Oh, and I’m sharing the aircraft with my wife. Who’s afraid of flying. And if that’s not enough, this is our honeymoon.

%Gallery-133097%Set on the muddy banks of the Beni River, the town of Rurrenabaque is the jumping off point for Madidi National Park and the expansive Bolivian savannah known locally as Las Pampas. Although Madidi is reputedly home to the largest amount of biodiversity found anywhere on the planet, the rumble on the South American backpacker circuit is that you actually get to see more wildlife while out in the grasslands.

Motoring up a tributary of the Beni after a four hour jeep ride (which broke down), I was completely convinced we had made the right decision. Families of furry capybaras splashed in the shallow waters as clans of river alligators stood statue-still on the soggy riverbanks–their dangerously strong jaws affixed open for cooling as opposed to killing. It would still be a three hour motor upriver to the “eco-lodge”, and after the harrowing ordeal to make it this far I was more than content to sit back in the canoe and take in nature’s show happening all around me.
That was, until we had to get out and push.

“Dry season, no water” chimed our local guide, Jaime, from his perch at the motor. “You push. We move”.

Pushing a canoe off of a sandbar in piranha infested waters is a thrill you don’t plan on
repeating more than once. After the 18th sandbar, however, with the multiple pairs of googly eyes in the water starting to approach uncomfortably close, it was safe to say that the novelty had faded.

I initially thought Jaime was crazy for suggesting such an option. As it turns out, 14 hours later I would watch him pull a seven foot anaconda out of a tree.

The eco-lodge itself was a standard jungle compound of elevated wooden walkways and smoldering piles of leaves to help fend off the malarial mosquitos. In the cramped kitchen, a diminutive, black haired woman by the name of Isabella methodically prepared us our first night’s meal. For us it was our first meal at the lodge, though for Isabella, it was just another meal at her home.

After all, it was Isabella who warned us about the dive bombing nocturnal bats; she knew which trees to walk under and which ones were best to avoid.

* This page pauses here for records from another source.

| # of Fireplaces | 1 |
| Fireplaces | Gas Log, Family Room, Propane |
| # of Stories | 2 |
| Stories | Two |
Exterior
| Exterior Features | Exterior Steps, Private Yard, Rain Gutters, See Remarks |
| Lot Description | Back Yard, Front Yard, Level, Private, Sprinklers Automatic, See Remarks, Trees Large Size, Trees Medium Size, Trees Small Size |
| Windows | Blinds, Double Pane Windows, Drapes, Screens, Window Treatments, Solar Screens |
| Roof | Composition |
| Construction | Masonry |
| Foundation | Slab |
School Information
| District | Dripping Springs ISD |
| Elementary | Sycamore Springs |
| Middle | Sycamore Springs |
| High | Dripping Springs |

Gracias por la cena Isabella” offered the group as a whole. She smiled a weak response, knowing that she would have to tend to her 2, 3, or 4 children before rising early to prepare yet another breakfast of white bread and bad coffee.

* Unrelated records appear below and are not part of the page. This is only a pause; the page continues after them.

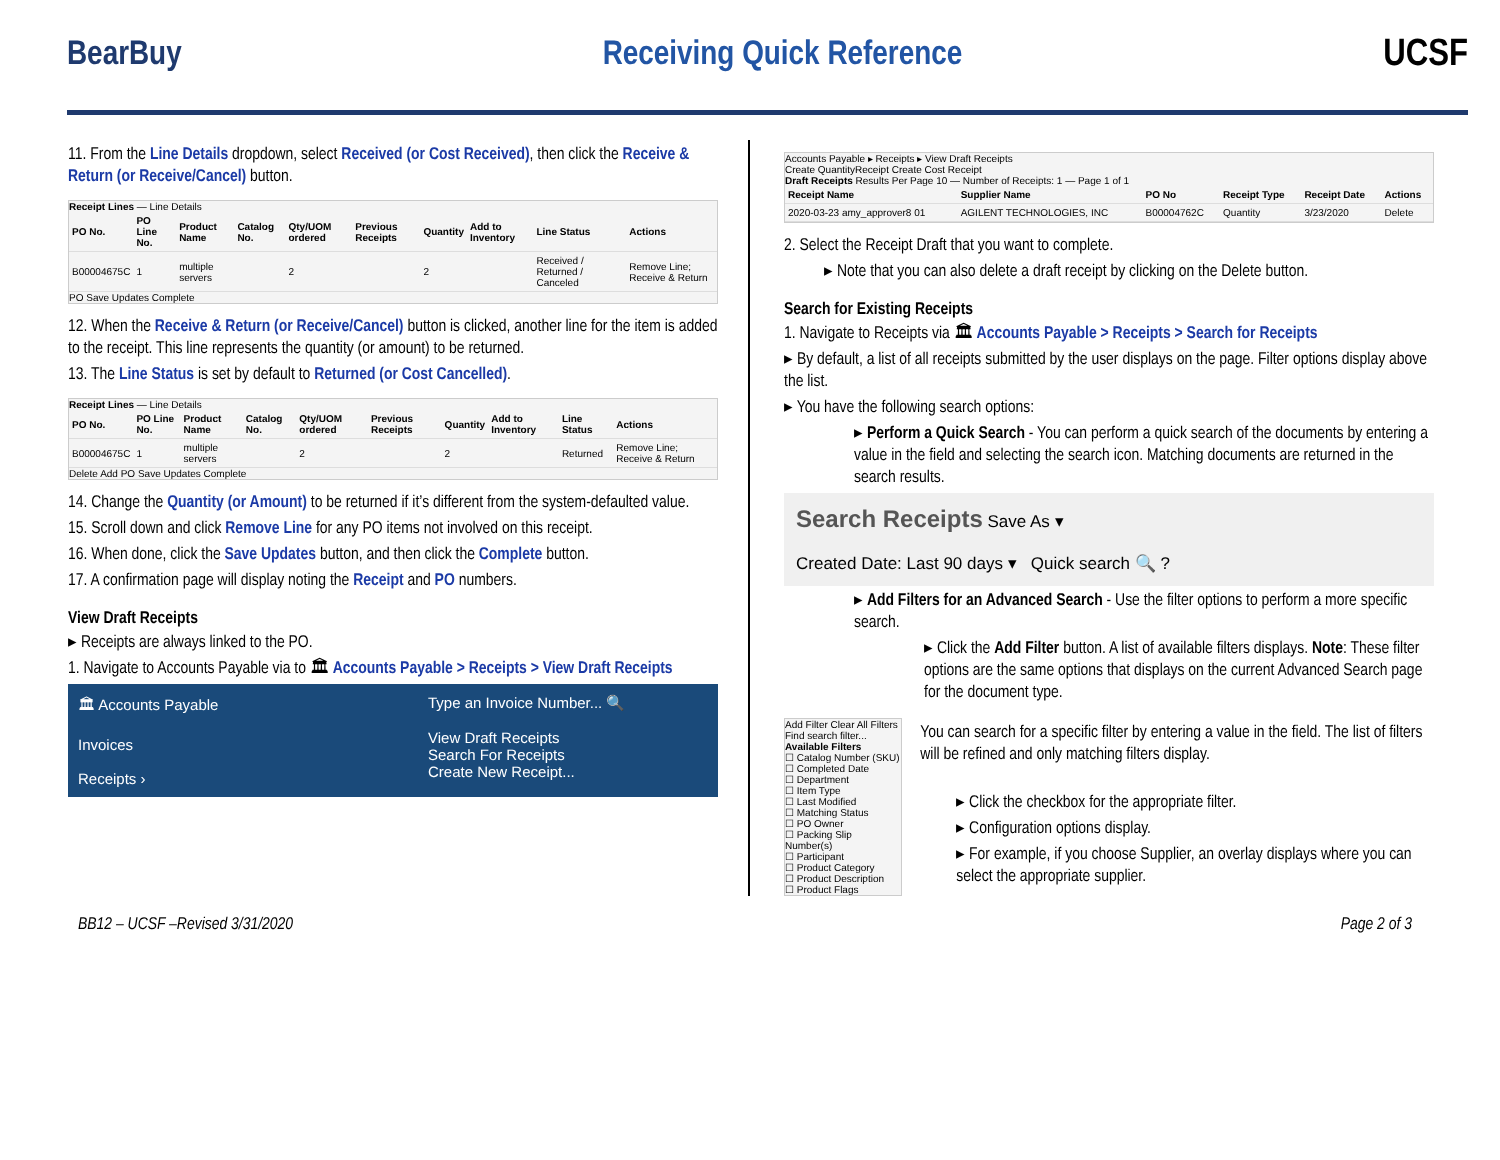BearBuy Receiving Quick Reference UCSF
11. From the Line Details dropdown, select Received (or Cost Received), then click the Receive & Return (or Receive/Cancel) button.
Receipt Lines — Line Details
| PO No. | PO Line No. | Product Name | Catalog No. | Qty/UOM ordered | Previous Receipts | Quantity | Add to Inventory | Line Status | Actions |
| --- | --- | --- | --- | --- | --- | --- | --- | --- | --- |
| B00004675C | 1 | multiple servers | | 2 | | 2 | | Received / Returned / Canceled | Remove Line; Receive & Return |
PO Save Updates Complete
12. When the Receive & Return (or Receive/Cancel) button is clicked, another line for the item is added to the receipt. This line represents the quantity (or amount) to be returned.
13. The Line Status is set by default to Returned (or Cost Cancelled).
Receipt Lines — Line Details
| PO No. | PO Line No. | Product Name | Catalog No. | Qty/UOM ordered | Previous Receipts | Quantity | Add to Inventory | Line Status | Actions |
| --- | --- | --- | --- | --- | --- | --- | --- | --- | --- |
| B00004675C | 1 | multiple servers | | 2 | | 2 | | Returned | Remove Line; Receive & Return |
Delete Add PO Save Updates Complete
14. Change the Quantity (or Amount) to be returned if it’s different from the system-defaulted value.
15. Scroll down and click Remove Line for any PO items not involved on this receipt.
16. When done, click the Save Updates button, and then click the Complete button.
17. A confirmation page will display noting the Receipt and PO numbers.
View Draft Receipts
▸ Receipts are always linked to the PO.
1. Navigate to Accounts Payable via to 🏛 Accounts Payable > Receipts > View Draft Receipts
🏛 Accounts Payable
Invoices
Receipts ›
Type an Invoice Number... 🔍
View Draft Receipts
Search For Receipts
Create New Receipt...
Accounts Payable ▸ Receipts ▸ View Draft Receipts
Create QuantityReceipt Create Cost Receipt
Draft Receipts Results Per Page 10 — Number of Receipts: 1 — Page 1 of 1
| Receipt Name | Supplier Name | PO No | Receipt Type | Receipt Date | Actions |
| --- | --- | --- | --- | --- | --- |
| 2020-03-23 amy_approver8 01 | AGILENT TECHNOLOGIES, INC | B00004762C | Quantity | 3/23/2020 | Delete |
2. Select the Receipt Draft that you want to complete.
▸ Note that you can also delete a draft receipt by clicking on the Delete button.
Search for Existing Receipts
1. Navigate to Receipts via 🏛 Accounts Payable > Receipts > Search for Receipts
▸ By default, a list of all receipts submitted by the user displays on the page. Filter options display above the list.
▸ You have the following search options:
▸ Perform a Quick Search - You can perform a quick search of the documents by entering a value in the field and selecting the search icon. Matching documents are returned in the search results.
Search Receipts Save As ▾
Created Date: Last 90 days ▾ Quick search 🔍 ?
▸ Add Filters for an Advanced Search - Use the filter options to perform a more specific search.
▸ Click the Add Filter button. A list of available filters displays. Note: These filter options are the same options that displays on the current Advanced Search page for the document type.
Add Filter Clear All Filters
Find search filter...
Available Filters
☐ Catalog Number (SKU)
☐ Completed Date
☐ Department
☐ Item Type
☐ Last Modified
☐ Matching Status
☐ PO Owner
☐ Packing Slip Number(s)
☐ Participant
☐ Product Category
☐ Product Description
☐ Product Flags
You can search for a specific filter by entering a value in the field. The list of filters will be refined and only matching filters display.
▸ Click the checkbox for the appropriate filter.
▸ Configuration options display.
▸ For example, if you choose Supplier, an overlay displays where you can select the appropriate supplier.
BB12 – UCSF –Revised 3/31/2020 Page 2 of 3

While I wish I could claim that I slept like a child beneath my tapered white mosquito net, the dense tropical humidity replaced the blanket I had once planned to sleep under. Plus, it’s hard to drift off to sleep when there’s a howler monkey dancing on your tin roof, though such is life in the Bolivian pampas.

Luckily for us, a day involving fishing for piranhas and swimming with pink river dolphins is a good way to swap adrenaline for sleep. When fishing for piranhas, the main goal is to not be eaten by a piranha; when swimming with pink river dolphins, the main goal is to not be eaten by an alligator.

Using Macgyver’d fishing rods comprised of sticks, string, and rusty shards of metal, Jaime deftly navigated the dugout canoe to a bend in the river that offered just the slightest bit of shade. Removing a block of what appeared to be raw meat, his nimble hands proceeded to cut candy-sized chunks with his remaining 9 ½ fingers.

“¿Que occurió a tu dedo?” I inquired of his missing pinkie tip.

Piranha“.

Tossing a chunk of bloody beef in to test the waters, it only took about two seconds for it to completely disappear.